I wrote a Linux program that creates some persistent TCP connections, and I would like my program to close() those TCP sockets just before the Linux-computer goes to sleep, so that the remote peer isn’t left with a non-responsive “zombie” TCP connection.

According to this answer, one way to do that is to modify the /etc/pm/sleep.d file to run a special notification app, but I’d prefer not to do it that way since modifying system config files is risky (and in many cases not possible if my program does not have permissions to do so).

Windows and MacOS/X have C-based notification APIs for this sort of thing; is there anything similar in Linux-land?

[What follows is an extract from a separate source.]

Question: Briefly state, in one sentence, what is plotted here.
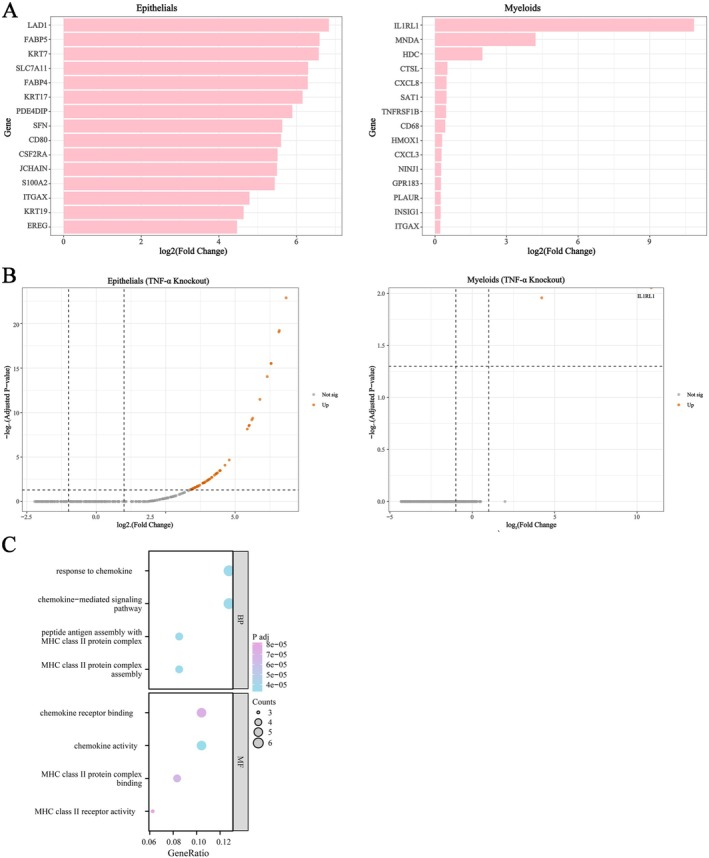
Answer: Virtual gene knockout validates the pro‐inflammatory function of TNF in epithelial and myeloid cells of IC/BPS. (A) Heatmaps depicting transcriptomic alterations in epithelial and myeloid cells following virtual TNF knockout, highlighting the downregulation of pro‐inflammatory gene programs. (B) Volcano plots of DEGs after virtual TNF knockout in epithelial and myeloid cells, quantifying the degree of inflammatory gene suppression. (C) GO enrichment analysis of dysregulated genes following epithelial TNF knockout, demonstrating significant attenuation of chemokine‐mediated signaling (BP) and immune receptor activity (MF) pathways.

You can use systemd-logind a tiny daemon that manages user logins and provides both a C library interface as well as a D-Bus interface. You can subscribe to the following signals:

The PrepareForShutdown() resp. PrepareForSleep() signals are sent right before (with the argument True) and after (with the argument False) the system goes down for reboot/poweroff, resp. suspend/hibernate. This may be used by applications for saving data on disk, releasing memory or doing other jobs that shall be done shortly before shutdown/sleep, in conjunction with delay inhibitor locks. After completion of this work they should release their inhibition locks in order not to delay the operation any further.

You can also take a look at this sample program written in Python that uses D-Bus and the PrepareForSleep() signal.